Indeed, Texas Gas Zone 1 held steady at $2.89.

In California, Southern California Gas Inc. (SoCalGas) has reached an agreement for a temporary extension of right-of-way (ROW) on Line 5000 (L5000) just days before the right-of-way was to expire. SoCalGas announced the Morongo Band of Mission Indians granted a temporary, 60-day extension on the ROW to give both parties more time to negotiate a longer-term agreement.

The existing agreement was set to expire on Tuesday (Aug. 21), and prospects for the extension were looking grim as negotiations had ground to a halt. The expiration of the L5000 ROW would have forced the line out of service and thereby reduced capacity through SoCalGas’ Southern Zone by several hundred MMcf/d, Genscape said.

“This would have certainly been a major contributor to SoCal Citygate volatility” because of SoCalGas’ limited access to storage in the wake of the Aliso Canyon leak placing increased reliance on flowing supply from import pipelines, but for which capacity on several import systems has also been limited to planned and unplanned maintenance, Genscape senior natural gas analyst Rick Margolin said.

The news of the ROW extension could have played a hand in sending California spot gas prices lower since the state continues to experience scorching temperatures. SoCal Citygate fell nearly $1 to $5.00, while Malin slipped 4 cents to $2.71.

Meanwhile, far off the West Coast, the National Hurricane Center (NHC) was keeping a careful eye on Hurricane Lane, a Category 2 storm Friday afternoon and expected to strengthen into a major storm (Category 3 or higher) that evening. At 11 AM ET on Friday, the center of Hurricane Lane was near latitude 11.2 North, longitude 132.9 West and moving toward the west near 16 mph. A motion between west and west-northwest was expected during the next few days. Lane was forecast to cross into the Central Pacific basin on Saturday.

Maximum sustained winds had increased to near 100 mph with higher gusts, the NHC said.  Continued rapid strengthening was expected for the next 24 hours, but little change in strength was expected on Sunday. As of NHC’s Friday morning update, hurricane-force winds extended outward up to 15 miles from the center, and tropical storm-force winds extended outward up to 90 miles.

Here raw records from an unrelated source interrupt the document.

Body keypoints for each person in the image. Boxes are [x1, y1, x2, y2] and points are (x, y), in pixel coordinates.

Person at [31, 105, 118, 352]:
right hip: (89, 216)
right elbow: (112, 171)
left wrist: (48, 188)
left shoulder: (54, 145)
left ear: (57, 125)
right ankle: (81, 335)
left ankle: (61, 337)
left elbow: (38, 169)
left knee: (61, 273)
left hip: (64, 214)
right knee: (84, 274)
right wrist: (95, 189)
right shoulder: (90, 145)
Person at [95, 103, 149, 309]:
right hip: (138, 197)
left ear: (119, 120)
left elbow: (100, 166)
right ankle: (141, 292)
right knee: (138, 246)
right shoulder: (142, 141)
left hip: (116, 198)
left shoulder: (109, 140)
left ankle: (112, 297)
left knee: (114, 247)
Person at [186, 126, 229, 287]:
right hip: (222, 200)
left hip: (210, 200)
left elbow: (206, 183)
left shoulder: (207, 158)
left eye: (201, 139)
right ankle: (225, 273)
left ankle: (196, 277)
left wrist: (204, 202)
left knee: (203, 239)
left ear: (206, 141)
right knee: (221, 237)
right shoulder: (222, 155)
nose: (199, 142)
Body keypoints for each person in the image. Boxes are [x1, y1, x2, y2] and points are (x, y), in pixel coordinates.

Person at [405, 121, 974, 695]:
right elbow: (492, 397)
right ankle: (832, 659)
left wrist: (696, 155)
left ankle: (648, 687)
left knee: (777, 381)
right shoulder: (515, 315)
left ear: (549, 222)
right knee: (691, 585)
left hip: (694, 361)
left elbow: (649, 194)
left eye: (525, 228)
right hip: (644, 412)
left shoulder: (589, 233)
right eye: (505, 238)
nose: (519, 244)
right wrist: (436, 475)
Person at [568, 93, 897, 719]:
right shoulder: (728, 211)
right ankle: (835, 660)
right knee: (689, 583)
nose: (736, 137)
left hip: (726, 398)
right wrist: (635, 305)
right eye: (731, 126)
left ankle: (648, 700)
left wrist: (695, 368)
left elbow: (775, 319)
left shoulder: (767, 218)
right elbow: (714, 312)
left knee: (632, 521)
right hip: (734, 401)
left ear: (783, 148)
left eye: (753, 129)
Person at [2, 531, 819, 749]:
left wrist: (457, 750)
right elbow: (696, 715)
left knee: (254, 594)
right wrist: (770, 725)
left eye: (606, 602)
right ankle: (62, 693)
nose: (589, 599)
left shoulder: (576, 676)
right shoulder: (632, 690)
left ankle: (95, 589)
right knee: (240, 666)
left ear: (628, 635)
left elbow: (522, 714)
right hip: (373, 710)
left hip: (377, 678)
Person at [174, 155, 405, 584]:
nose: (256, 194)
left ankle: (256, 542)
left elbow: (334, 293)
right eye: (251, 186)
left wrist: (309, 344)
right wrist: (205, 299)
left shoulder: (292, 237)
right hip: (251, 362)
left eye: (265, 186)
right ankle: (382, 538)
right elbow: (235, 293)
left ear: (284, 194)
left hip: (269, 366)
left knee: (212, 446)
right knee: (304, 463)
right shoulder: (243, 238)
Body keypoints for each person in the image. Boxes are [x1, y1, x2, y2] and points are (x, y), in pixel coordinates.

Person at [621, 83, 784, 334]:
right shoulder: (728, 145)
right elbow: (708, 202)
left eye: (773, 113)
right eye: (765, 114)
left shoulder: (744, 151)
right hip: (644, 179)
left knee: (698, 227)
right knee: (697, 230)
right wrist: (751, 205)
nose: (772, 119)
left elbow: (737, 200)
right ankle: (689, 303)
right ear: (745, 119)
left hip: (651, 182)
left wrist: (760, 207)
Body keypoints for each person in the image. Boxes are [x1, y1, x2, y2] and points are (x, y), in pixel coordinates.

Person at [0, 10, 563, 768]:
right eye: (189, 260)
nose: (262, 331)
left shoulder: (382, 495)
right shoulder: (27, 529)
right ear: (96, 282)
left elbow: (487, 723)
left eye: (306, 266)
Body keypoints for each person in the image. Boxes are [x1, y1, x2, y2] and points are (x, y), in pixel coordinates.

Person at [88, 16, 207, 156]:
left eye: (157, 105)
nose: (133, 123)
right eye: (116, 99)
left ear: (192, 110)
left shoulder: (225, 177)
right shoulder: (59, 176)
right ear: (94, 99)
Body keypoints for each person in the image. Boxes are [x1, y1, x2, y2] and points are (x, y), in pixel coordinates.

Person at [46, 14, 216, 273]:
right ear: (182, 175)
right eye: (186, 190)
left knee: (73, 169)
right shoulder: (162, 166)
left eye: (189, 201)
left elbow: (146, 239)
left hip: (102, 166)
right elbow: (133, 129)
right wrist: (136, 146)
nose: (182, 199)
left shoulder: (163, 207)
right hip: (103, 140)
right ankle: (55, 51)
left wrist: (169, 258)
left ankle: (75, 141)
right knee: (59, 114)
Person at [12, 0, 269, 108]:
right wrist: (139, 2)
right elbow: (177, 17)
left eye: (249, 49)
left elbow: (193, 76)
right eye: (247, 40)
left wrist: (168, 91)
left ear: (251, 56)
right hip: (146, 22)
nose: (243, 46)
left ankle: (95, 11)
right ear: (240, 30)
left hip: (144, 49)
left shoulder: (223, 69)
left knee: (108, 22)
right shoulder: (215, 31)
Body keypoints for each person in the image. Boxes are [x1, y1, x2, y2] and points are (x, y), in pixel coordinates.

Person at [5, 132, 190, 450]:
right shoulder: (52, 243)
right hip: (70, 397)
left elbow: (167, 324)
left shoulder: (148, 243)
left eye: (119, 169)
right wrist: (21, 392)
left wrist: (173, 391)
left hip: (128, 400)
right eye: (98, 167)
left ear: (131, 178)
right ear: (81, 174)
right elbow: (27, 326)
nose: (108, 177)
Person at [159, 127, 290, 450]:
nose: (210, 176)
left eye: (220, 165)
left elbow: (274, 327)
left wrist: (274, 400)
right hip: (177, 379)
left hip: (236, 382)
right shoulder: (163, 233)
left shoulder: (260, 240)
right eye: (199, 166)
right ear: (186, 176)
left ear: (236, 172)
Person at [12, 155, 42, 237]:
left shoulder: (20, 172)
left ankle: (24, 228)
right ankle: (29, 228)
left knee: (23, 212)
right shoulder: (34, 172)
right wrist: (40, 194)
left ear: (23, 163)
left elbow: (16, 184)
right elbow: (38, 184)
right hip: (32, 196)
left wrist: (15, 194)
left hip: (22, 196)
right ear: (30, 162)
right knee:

Infraestructura Energetica Nova’s Energia Costa Azul LNG import terminal, which is near Ensenada in the northwest Mexican state of Baja California, was among the gas infrastructure closest to the storm, but it remained well out of its current and projected path.

In the Rockies, spot gas prices were down more than a nickel on average, with steeper declines at CIG, which tumbled 13 cents to $2.46.  Northwest Wyoming Pool fell nearly a dime to $2.59.

In the Northeast, Algonquin Citygate plunged 57 cents to $2.91, while Transco Zone 6 NY dropped 17 cents to $2.88. Both points had traded above $3 on Thursday.